The initial value needs to be passed to the constructor. We both access and set the value using the value
property. As you can see, MutableStateFlow
is like an observable holder for a value.
import kotlinx.coroutines.*
import kotlinx.coroutines.flow.*
suspend fun main(): Unit = coroutineScope {
val state = MutableStateFlow("A")
println(state.value) // A
launch {
state.collect { println("Value changed to $it") }
// Value changed to A
}
delay(1000)
state.value = "B" // Value changed to B
delay(1000)
launch {
state.collect { println("and now it is $it") }
// and now it is B
}
delay(1000)
state.value = "C" // Value changed to C and now it is C
}
On Android, StateFlow is used as a modern alternative to LiveData. First, it has full support for coroutines. Second, it has an initial value, so it does not need to be nullable. So, StateFlow is often used on ViewModels to represent its state. This state is observed, and a view is displayed and updated on this basis.

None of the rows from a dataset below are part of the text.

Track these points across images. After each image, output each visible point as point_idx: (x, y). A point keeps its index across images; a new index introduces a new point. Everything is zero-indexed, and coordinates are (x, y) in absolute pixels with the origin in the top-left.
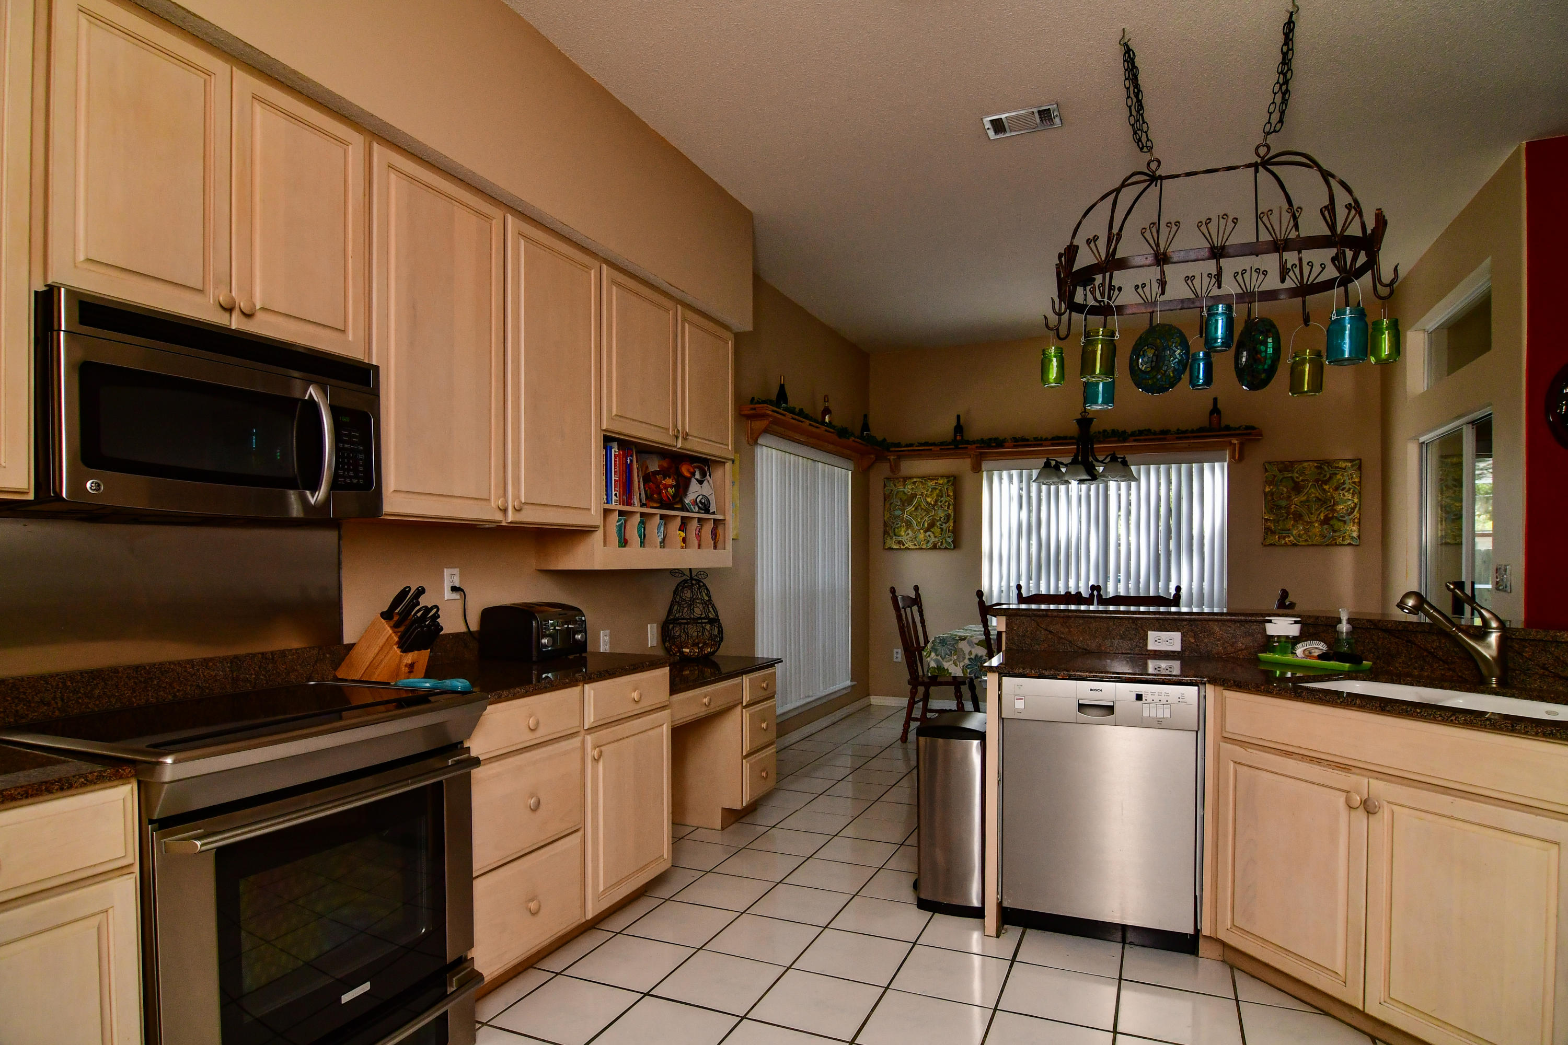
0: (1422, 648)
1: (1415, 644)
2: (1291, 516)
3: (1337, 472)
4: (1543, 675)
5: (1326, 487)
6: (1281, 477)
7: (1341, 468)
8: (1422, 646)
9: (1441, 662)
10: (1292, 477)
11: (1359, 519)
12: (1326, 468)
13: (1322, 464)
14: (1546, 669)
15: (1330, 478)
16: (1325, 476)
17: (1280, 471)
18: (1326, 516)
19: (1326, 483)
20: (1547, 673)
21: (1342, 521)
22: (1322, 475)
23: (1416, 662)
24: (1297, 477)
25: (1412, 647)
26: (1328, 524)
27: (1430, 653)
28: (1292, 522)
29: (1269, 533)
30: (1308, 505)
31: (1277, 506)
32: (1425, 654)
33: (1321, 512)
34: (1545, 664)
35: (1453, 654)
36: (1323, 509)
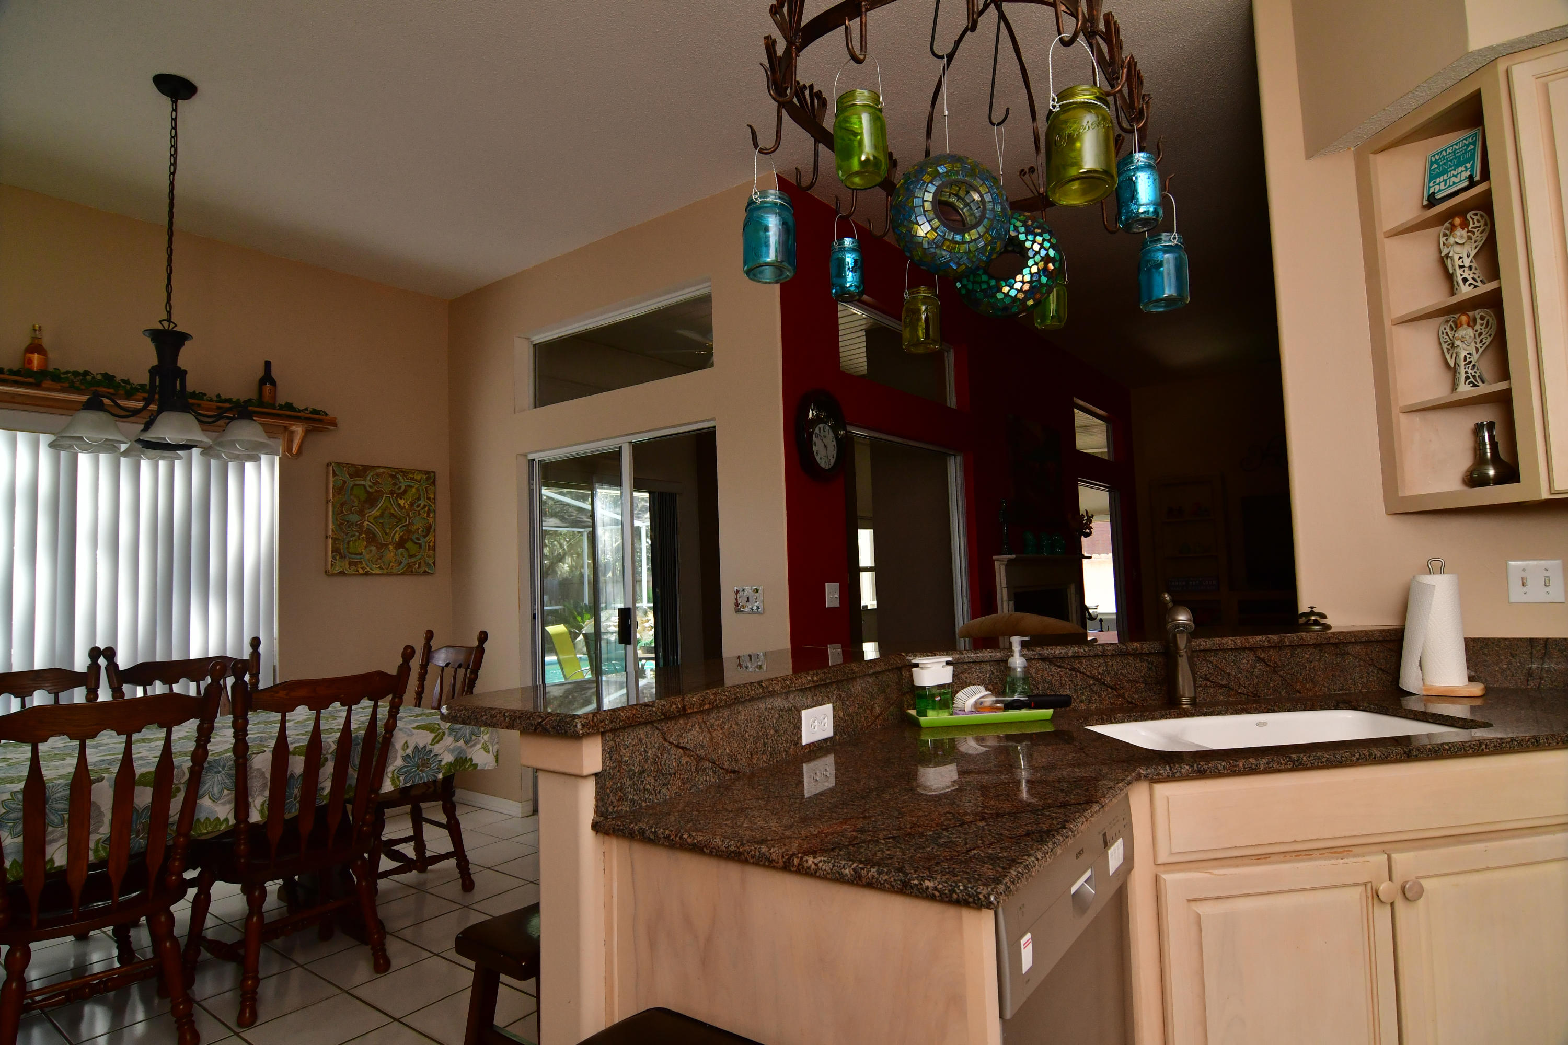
0: (1087, 675)
1: (1080, 672)
2: (364, 535)
3: (412, 484)
4: (1206, 686)
5: (401, 502)
6: (352, 483)
7: (416, 480)
8: (1088, 673)
9: (1109, 690)
10: (364, 486)
11: (434, 542)
12: (400, 477)
13: (397, 473)
14: (1208, 680)
15: (405, 491)
16: (400, 488)
17: (351, 476)
18: (401, 537)
19: (400, 496)
20: (1209, 683)
21: (416, 543)
22: (397, 487)
23: (1083, 694)
24: (370, 487)
25: (1077, 676)
26: (404, 547)
27: (1097, 680)
28: (365, 543)
29: (338, 558)
30: (382, 523)
31: (348, 522)
32: (1092, 682)
33: (396, 532)
34: (1206, 675)
35: (1121, 677)
36: (398, 528)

class LatestNewsViewModel(
private val newsRepository: NewsRepository
) : ViewModel() {
private val _uiState =
MutableStateFlow<NewsState>(LoadingNews)
val uiState: StateFlow<NewsState> = _uiState
fun onCreate() {
scope.launch {
_uiState.value =
NewsLoaded(newsRepository.getNews())
}
}
}
State flow emits new values only when the value changes.
import kotlinx.coroutines.*
import kotlinx.coroutines.flow.*
suspend fun main(): Unit = coroutineScope {
val state = MutableStateFlow("A")
state.onEach { println("Updated to $it") }
.stateIn(this) // Updated to A
state.value = "B" // Updated to B
state.value = "B" // (nothing printed)
state.emit("B") // (nothing printed)
}
StateFlow is also conflated, so slower observers might not receive some intermediate state changes. To receive all events, use SharedFlow.

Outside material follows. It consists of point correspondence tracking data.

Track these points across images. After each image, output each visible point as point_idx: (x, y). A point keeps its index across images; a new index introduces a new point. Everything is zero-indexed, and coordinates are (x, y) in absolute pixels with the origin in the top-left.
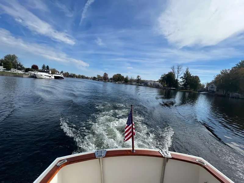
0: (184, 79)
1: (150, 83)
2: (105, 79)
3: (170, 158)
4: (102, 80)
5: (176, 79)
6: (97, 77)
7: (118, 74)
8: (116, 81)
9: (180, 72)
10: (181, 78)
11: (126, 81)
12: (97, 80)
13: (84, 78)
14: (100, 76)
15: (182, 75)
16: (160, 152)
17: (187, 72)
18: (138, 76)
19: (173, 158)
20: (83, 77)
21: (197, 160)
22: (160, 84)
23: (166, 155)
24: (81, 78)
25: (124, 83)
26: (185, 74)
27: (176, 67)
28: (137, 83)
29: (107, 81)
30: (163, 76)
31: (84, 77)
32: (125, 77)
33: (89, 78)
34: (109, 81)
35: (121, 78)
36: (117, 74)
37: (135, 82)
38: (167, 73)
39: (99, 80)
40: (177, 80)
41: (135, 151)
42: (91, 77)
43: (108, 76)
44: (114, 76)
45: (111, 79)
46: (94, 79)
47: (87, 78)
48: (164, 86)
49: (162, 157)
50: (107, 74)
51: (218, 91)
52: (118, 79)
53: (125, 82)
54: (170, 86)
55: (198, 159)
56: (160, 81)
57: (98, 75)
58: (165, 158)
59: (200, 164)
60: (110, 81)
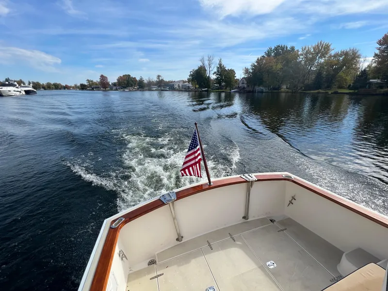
0: (217, 74)
1: (177, 85)
2: (103, 85)
3: (256, 181)
4: (98, 87)
5: (208, 75)
6: (86, 84)
7: (126, 75)
8: (125, 87)
9: (212, 66)
10: (214, 74)
11: (141, 86)
12: (89, 90)
13: (60, 89)
14: (92, 81)
15: (215, 70)
16: (242, 176)
17: (220, 65)
18: (159, 76)
19: (259, 180)
20: (57, 87)
21: (283, 176)
22: (190, 85)
23: (250, 178)
24: (53, 89)
25: (138, 89)
26: (218, 68)
27: (206, 58)
28: (159, 86)
29: (109, 89)
30: (192, 73)
31: (60, 87)
32: (138, 79)
33: (71, 87)
34: (111, 89)
35: (132, 81)
36: (124, 76)
37: (156, 86)
38: (196, 68)
39: (93, 89)
40: (209, 77)
41: (212, 184)
42: (73, 85)
43: (109, 80)
44: (118, 80)
45: (114, 84)
46: (83, 87)
47: (66, 87)
48: (196, 88)
49: (246, 181)
50: (106, 78)
51: (248, 86)
52: (127, 83)
53: (140, 88)
54: (201, 87)
55: (284, 174)
56: (189, 81)
57: (88, 80)
58: (249, 182)
59: (287, 179)
60: (114, 88)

import kotlinx.coroutines.*
import kotlinx.coroutines.flow.*
import kotlinx.coroutines.test.*
suspend fun main(): Unit = coroutineScope {
val state = MutableStateFlow('X')
launch {
for (c in 'A'..'E') {
delay(300)
state.value = c
// or state.emit(c)
}
}
state.collect {
delay(1000)
println(it)
}
}
// X
// C
// E
This behavior is by design. StateFlow represents the current state, and we might assume that nobody is interested in repeating or outdated state.
stateIn
is a function that transforms Flow<T>
into StateFlow<T>
. It can only be called with a scope, but it is a suspending function. Remember that StateFlow needs to always have a value; so, if you don't specify it, then you need to wait until the first value is calculated.

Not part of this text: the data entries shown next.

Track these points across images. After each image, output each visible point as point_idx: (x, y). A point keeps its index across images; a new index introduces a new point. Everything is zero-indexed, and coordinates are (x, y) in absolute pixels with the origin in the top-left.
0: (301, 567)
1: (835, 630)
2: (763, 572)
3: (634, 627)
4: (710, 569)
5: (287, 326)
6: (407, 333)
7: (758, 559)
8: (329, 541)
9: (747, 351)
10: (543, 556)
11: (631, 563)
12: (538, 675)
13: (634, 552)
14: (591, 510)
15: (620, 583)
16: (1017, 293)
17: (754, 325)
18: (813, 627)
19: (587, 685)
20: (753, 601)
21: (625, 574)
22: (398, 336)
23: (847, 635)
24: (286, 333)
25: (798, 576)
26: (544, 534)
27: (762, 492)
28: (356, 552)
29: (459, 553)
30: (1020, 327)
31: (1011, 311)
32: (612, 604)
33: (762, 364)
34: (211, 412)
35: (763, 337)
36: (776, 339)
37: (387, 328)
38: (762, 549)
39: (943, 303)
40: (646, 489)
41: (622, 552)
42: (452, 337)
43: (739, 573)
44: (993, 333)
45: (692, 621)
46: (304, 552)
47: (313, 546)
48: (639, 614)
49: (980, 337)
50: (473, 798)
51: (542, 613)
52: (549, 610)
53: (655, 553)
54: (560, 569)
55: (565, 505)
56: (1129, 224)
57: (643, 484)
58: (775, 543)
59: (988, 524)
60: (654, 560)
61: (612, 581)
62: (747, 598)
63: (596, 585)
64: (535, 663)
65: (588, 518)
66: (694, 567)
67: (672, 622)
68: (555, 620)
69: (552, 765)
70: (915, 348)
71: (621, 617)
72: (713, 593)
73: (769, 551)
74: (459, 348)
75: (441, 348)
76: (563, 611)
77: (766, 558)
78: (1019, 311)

import kotlinx.coroutines.*
import kotlinx.coroutines.flow.*
suspend fun main(): Unit = coroutineScope {
val flow = flowOf("A", "B", "C")
.onEach { delay(1000) }
.onEach { println("Produced $it") }
val stateFlow: StateFlow<String> = flow.stateIn(this)
println("Listening")
println(stateFlow.value)
stateFlow.collect { println("Received $it") }
}
// (1 sec)
// Produced A
// Listening
// A
// Received A
// (1 sec)
// Produced B
// Received B
// (1 sec)
// Produced C
// Received C
The second variant of stateIn
is not suspending but it requires an initial value and a started
mode. This mode has the same options as shareIn
(as previously explained).
import kotlinx.coroutines.*
import kotlinx.coroutines.flow.*
suspend fun main(): Unit = coroutineScope {
val flow = flowOf("A", "B")
.onEach { delay(1000) }
.onEach { println("Produced $it") }
val stateFlow: StateFlow<String> = flow.stateIn(
scope = this,
started = SharingStarted.Lazily,
initialValue = "Empty"
)
println(stateFlow.value)
delay(2000)
stateFlow.collect { println("Received $it") }
}
// Empty
// (2 sec)
// Received Empty
// (1 sec)
// Produced A
// Received A
// (1 sec)
// Produced B
// Received B
We typically use stateIn
when we want to observe a value from one source of changes. On the way, these changes can be processed, and in the end they can be observed by our views.
class LocationsViewModel(
locationService: LocationService
) : ViewModel() {
private val location = locationService.observeLocations()
.map { it.toLocationsDisplay() }
.stateIn(
scope = viewModelScope,
started = SharingStarted.Lazily,
initialValue = LocationsDisplay.Loading,
)
// ...
}
In this chapter, we've learned about SharedFlow
and StateFlow
, both of which are especially important for Android developers as they are commonly used as a part of the MVVM pattern. Remember them and consider using them, especially if you use view models in Android development.